Die Verlegerin stellte Fragen, ein Algorithmus suchte passende, bzw. unpassend absurde Antworten dazu heraus. Ein bizarres Lesevergnügen – zum Hineinlesen, Durchlesen ist kaum möglich.
‹Sie zitieren öfters Dantes ‹Nel mezzo del cammin› – was verbinden Sie mit der Mitte des Lebens?› – ‹Ein in den Armen seiner Mutter liegendes Baby schaute, vielleicht zum ersten Mal in seinem Leben, einem dunkelblauen Auto beim langsamen Einparken zu.›
Bis hohe, kohärente Literatur von künstlicher Intelligenz geschrieben wird, müssten wir uns noch eine Weile gedulden, sagt Zukunftsforscher Bernd Flessner. Eine Nachbildung des menschlichen Denkens sei weitaus schwieriger, als ein Musikstück zu generieren oder eine Grafik.
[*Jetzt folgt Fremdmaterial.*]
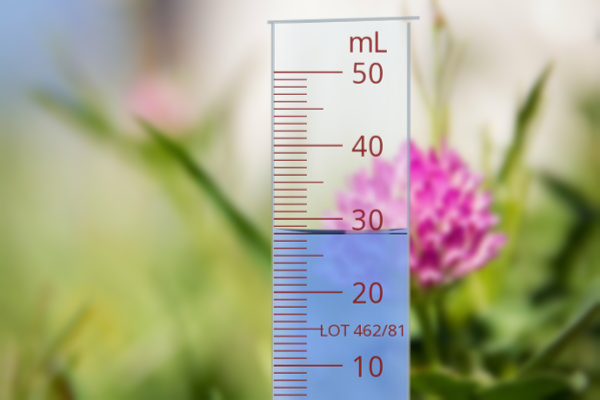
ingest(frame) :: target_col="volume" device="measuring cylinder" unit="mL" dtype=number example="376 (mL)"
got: 28 (mL)
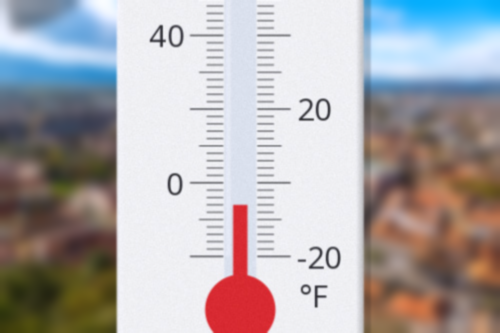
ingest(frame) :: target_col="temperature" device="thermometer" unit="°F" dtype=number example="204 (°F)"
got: -6 (°F)
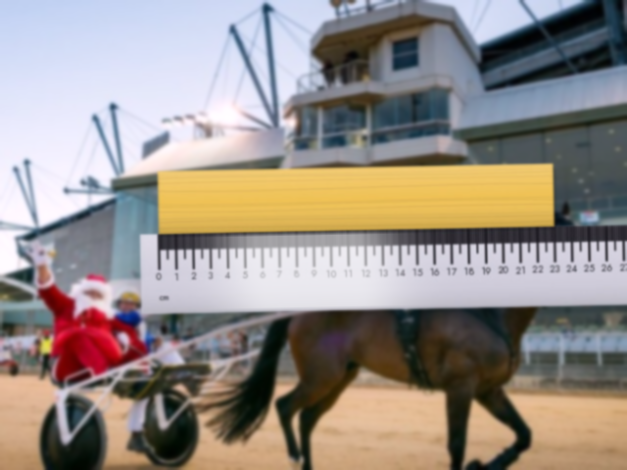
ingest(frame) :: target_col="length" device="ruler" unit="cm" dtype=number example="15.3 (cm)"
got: 23 (cm)
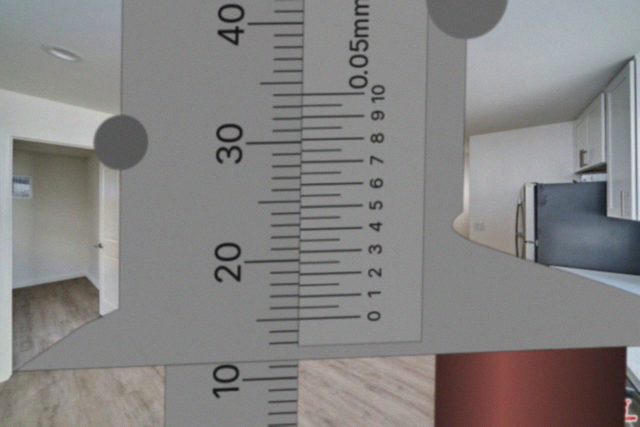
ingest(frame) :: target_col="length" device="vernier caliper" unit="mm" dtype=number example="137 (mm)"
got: 15.0 (mm)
Rechner schöpft aus Daten statt Erfahrungen
Doch: «Wir geben immer mehr Informationen aus unserem Leben in Form von Daten preis. Smarte Sensoren – wie der digitale Assistent Alexa, der auf Sprachbefehle reagiert – nehmen Informationen aus unserem Leben auf. Diese können von Algorithmen genutzt werden. Sie werden uns irgendwann besser kennen, als je ein Mensch», so Flessner.
Computer müssen nicht emotional sein
Auch wenn Algorithmen unsere Emotionalität und Kreativität nie haben werden: Ihr Werk kann trotzdem emotional sein. Ein Computer muss nicht fühlen können, damit wir als Rezipient das tun können. Zwischen den Zeilen wird immer Platz für unsere Gefühle und Assoziationen sein.
Ganz besonders mitfühlen können wir in Zukunft bei personalisierter Literatur, davon ist Bernd Flessner überzeugt. «E-Book-Reader werden eine Software anbieten, wo ich als Leser eingeben kann, was ich lesen möchte. Zum Beispiel: Harry Potter trifft Darth Vader, im Stil von Agatha Christie. Das ist bald nur noch eine Frage von Lizenzen.»
Vorstellbar ist auch, dass Reader mit Sensoren ausgestattet sind und je nach Reaktion des Lesers den Text immer wieder abändern, sagt Flessner. So könne der Algorithmus die Zahl der Mordopfer oder der erotischen Abenteuer erhöhen.
Reader reagiert auf Gefühle
Unsere Kinder wird es sicher nicht schockieren, wenn Geschichten von Algorithmen geschrieben werden. Sie werden ganz im Gegenteil eher sagen: Was? Die Geschichten, die ihr früher gelesen habt, waren eingefroren? Da konnte man keinen Einfluss nehmen? Wie langweilig!